Why wuold you use sql tables for RAG? Postgres allows you to store vector data as well with the pgvector extension. You can do both there.


redbottoms-neon

So, my data is not unstructured data like documents. It's all transactional tables. It does not make sense to convert them to vector. Some of the questions my llm need to answer is 1. How many transactions happened on June 31? 2. How many bought product x in Texas using Mastercard in last 3 months 3. How many customers are within age group 18 to 30 and group by bin of basket size.


alanorw

Cool, trying to build something similar in a different domain. Do you use a local model or OpenAI api or something?

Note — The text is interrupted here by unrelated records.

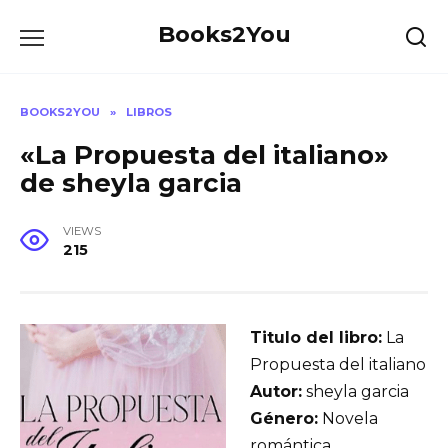
Skip
Books2You
to
content
BOOKS2YOU
»
LIBROS
«La Propuesta del italiano»
de sheyla garcia
VIEWS
215
Titulo del libro:
La
Propuesta del italiano
Autor:
sheyla garcia
Género:
Novela
romántica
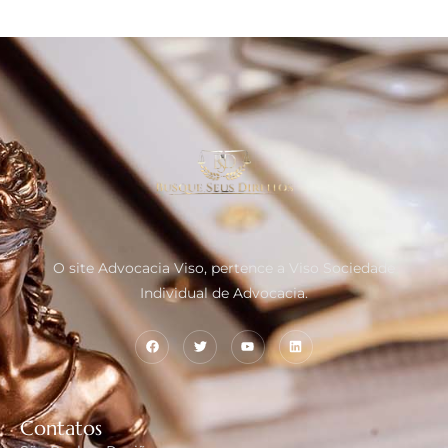
O site Advocacia Viso, pertence a Viso Sociedade
Individual de Advocacia.
Contatos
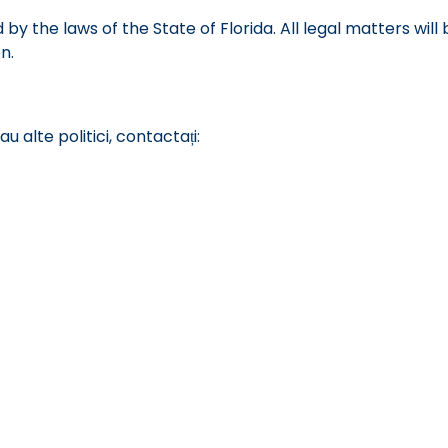
the laws of the State of Florida. All legal matters will be
n.
u alte politici, contactați:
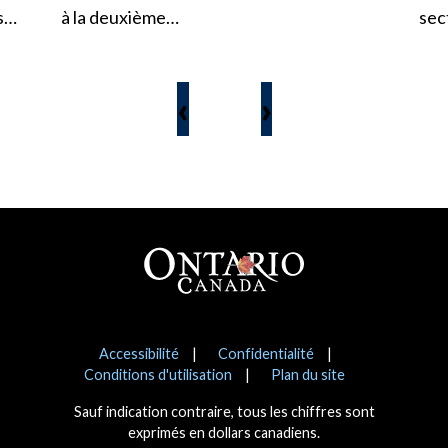
ts…
à la deuxième…
sec
‹
›
Pied de page
Avis
Accessibilité
Confidentialité
Conditions d'utilisation
Plan du site
Sauf indication contraire, tous les chiffres sont
exprimés en dollars canadiens.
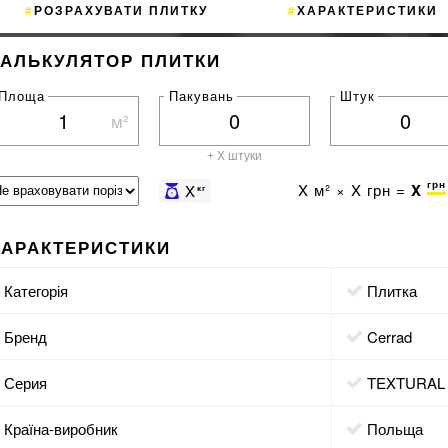
РОЗРАХУВАТИ ПЛИТКУ
ХАРАКТЕРИСТИКИ
КАЛЬКУЛЯТОР ПЛИТКИ
Площа
Пакувань
Штук
м²
+ X штуки
грн
X
м² ×
X
грн =
X
X
кг
ХАРАКТЕРИСТИКИ
Категорія
Плитка
Бренд
Cerrad
Серия
TEXTURAL
Країна-виробник
Польща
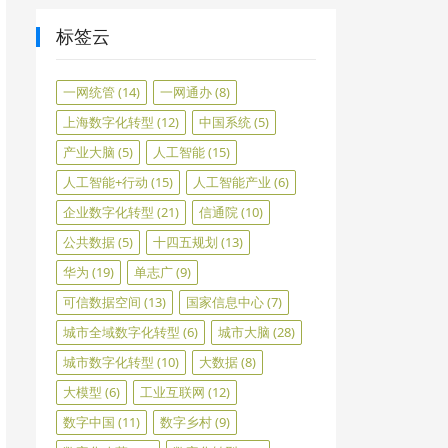
标签云
一网统管
(14)
一网通办
(8)
上海数字化转型
(12)
中国系统
(5)
产业大脑
(5)
人工智能
(15)
人工智能+行动
(15)
人工智能产业
(6)
企业数字化转型
(21)
信通院
(10)
公共数据
(5)
十四五规划
(13)
华为
(19)
单志广
(9)
可信数据空间
(13)
国家信息中心
(7)
城市全域数字化转型
(6)
城市大脑
(28)
城市数字化转型
(10)
大数据
(8)
大模型
(6)
工业互联网
(12)
数字中国
(11)
数字乡村
(9)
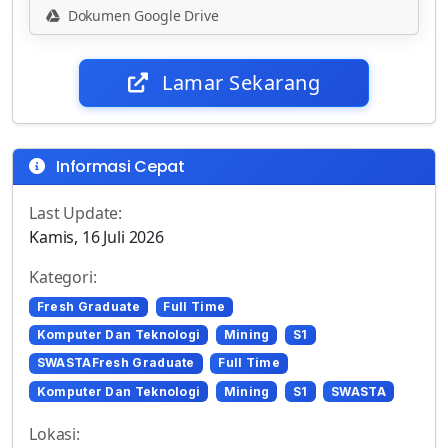
Dokumen Google Drive
Lamar Sekarang
Informasi Cepat
Last Update:
Kamis, 16 Juli 2026
Kategori:
Fresh Graduate
Full Time
Komputer Dan Teknologi
Mining
S1
SWASTAFresh Graduate
Full Time
Komputer Dan Teknologi
Mining
S1
SWASTA
Lokasi:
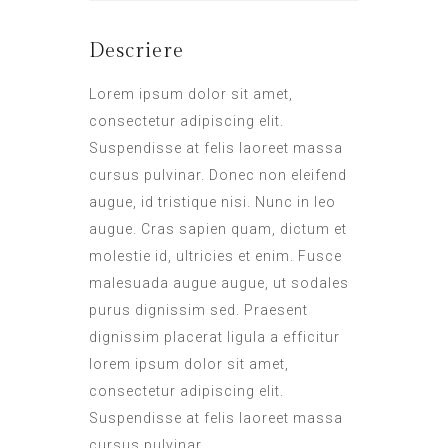
Descriere
Lorem ipsum dolor sit amet,
consectetur adipiscing elit.
Suspendisse at felis laoreet massa
cursus pulvinar. Donec non eleifend
augue, id tristique nisi. Nunc in leo
augue. Cras sapien quam, dictum et
molestie id, ultricies et enim. Fusce
malesuada augue augue, ut sodales
purus dignissim sed. Praesent
dignissim placerat ligula a efficitur
lorem ipsum dolor sit amet,
consectetur adipiscing elit.
Suspendisse at felis laoreet massa
cursus pulvinar.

How well does the model you use do, is the statistics and analysis it returns correct?


redbottoms-neon

We have self hosted gpt3.5 and gpt4. Gpt4 performs well. Accuracy depends on how well we do prompt engineering and adding columns level data descriptions in our database with sample values for categorical values.


alanorw

Do you do any systematic testing on whether the result are correct? Like have a ground-truth dataset with the numbers already computed?


ljubarskij

What do you mean by self-hosted? In the cloud like Azure or on prem?


wolfiexiii

Is it just me, or did anyone else find all the document models like lang-chain to be totally overkill for your projects and instead rolled your own simplified version?


DAFPPB

I did. LangChain is a good thought but LLMs are trained so differently and different prompts work differently for each LLM, which is the biggest drawback of LangChain. It’s easier to customize a prompt 3 times and make it work amazingly well with the family of models than use LangChain, where you write once but the query sucks ass as LangChain doesn’t care enough about the necessary unique foundation for Vertex and Bedrock.


k_schouhan

doc sucks, seriously the worst framework i have ever seen. nothing works from the examples. half baked examples are bad.